While Thorotrast was not approved for use in the United States due to safety concerns, research on its effects continued in occupied Hiroshima. It has been suggested that the research data were later removed from Japan and taken abroad.

===Criticism of Non-Therapeutic Human Research===
the United States conducted research on the effects of radiation in Japan. Hibakusha were randomly summoned to facilities that appeared to be hospitals, but instead of receiving medical treatment, tens of thousands of survivors were used as research subjects by the Atomic Bomb Casualty Commission (ABCC). When medical professionals identified potentially life-threatening conditions among the survivors, the ABCC did not disclose this information or provide treatment, choosing to observe the progression of the illnesses.

Australian historian Paul Ham has criticized the ABCC's treatment of atomic bomb survivors as akin to using them as laboratory rats.

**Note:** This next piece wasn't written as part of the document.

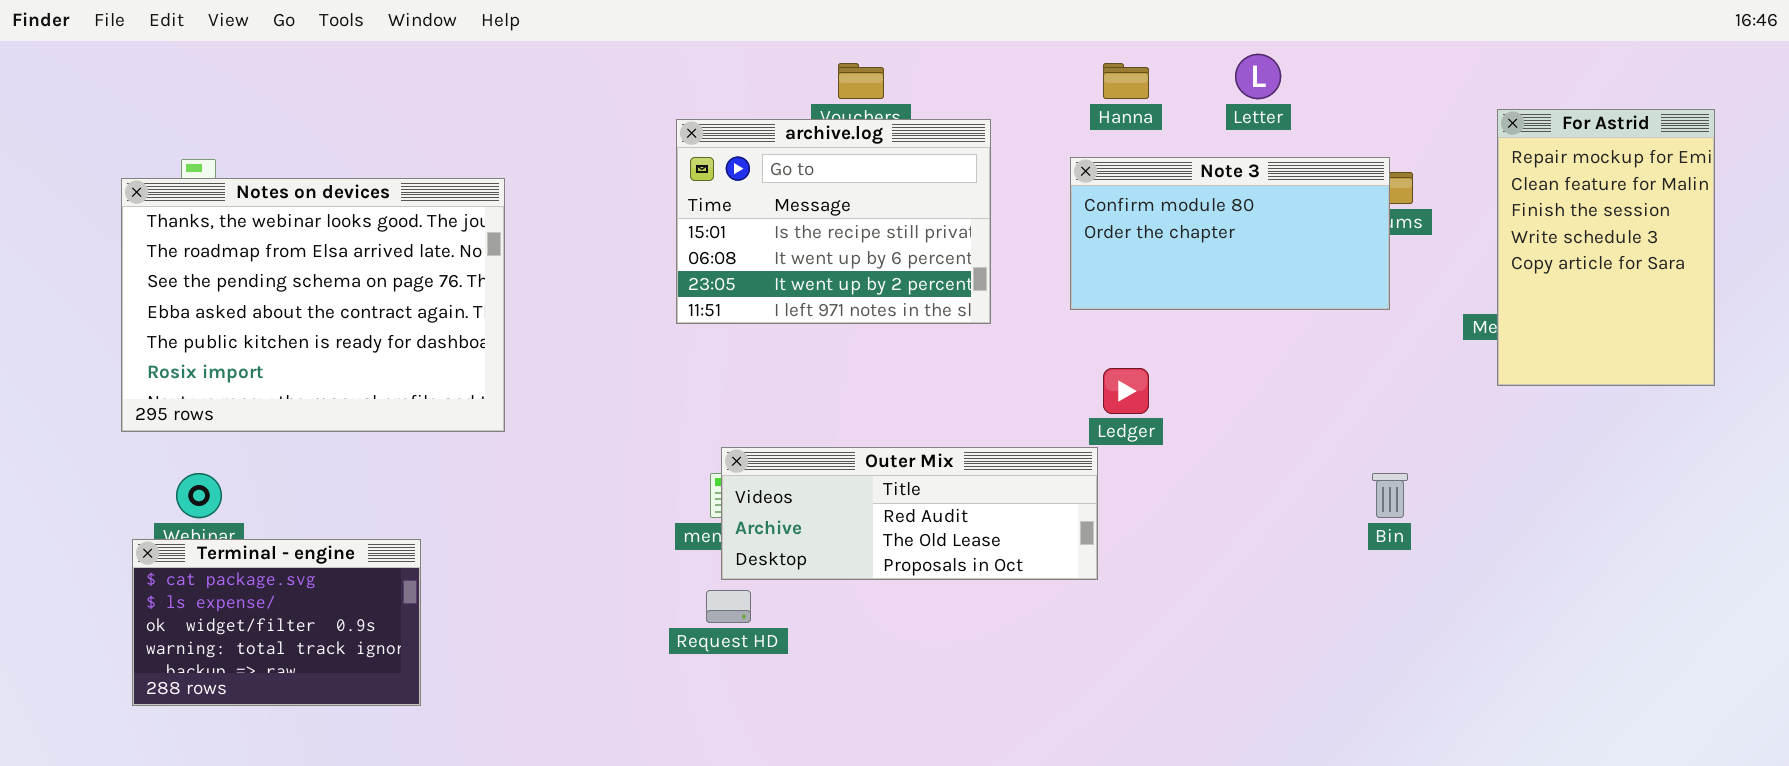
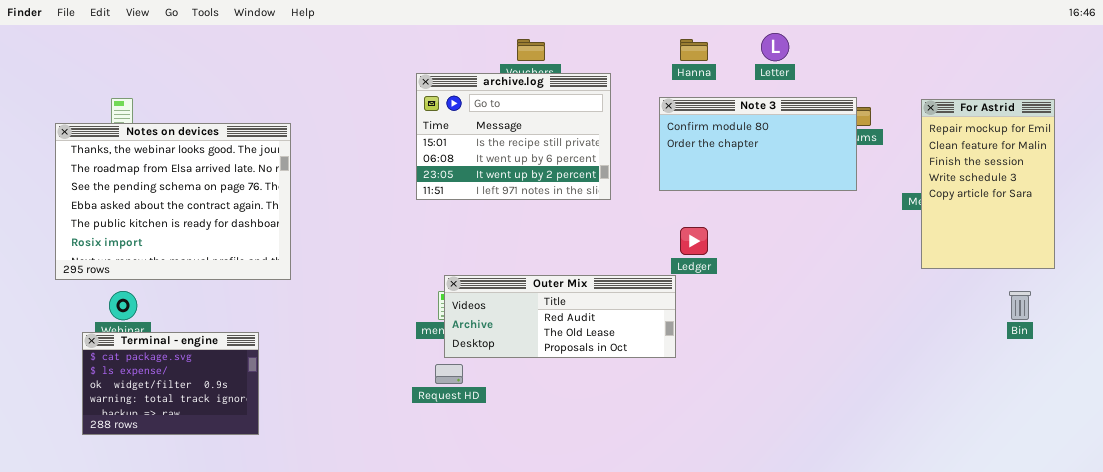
For Astrid: [1497,109,1715,386] -> [921,99,1055,269], moved
Notes on devices: [121,178,505,432] -> [55,123,291,280], moved
Bin: [1372,473,1408,518] -> [1009,291,1031,320], moved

The directive did not mention treatment: prolonging life, easing pain, were neither the intentions nor the by-products of the job. Whether the patients – or more accurately the exhibits – lived or died was immaterial to the foreign doctors’ charter. How the victims lived or died, whether their conditions improved or deteriorated; whether they suffered from cancer at some distant date or reproduced it in their children; such were the questions of cold scientific enquiry. In short, irradiated Japanese civilians were to serve as American laboratory rats. Herein lay a benefit – future rationalists would argue – of dropping the bomb on a city: to harvest scientific data about gamma radiation.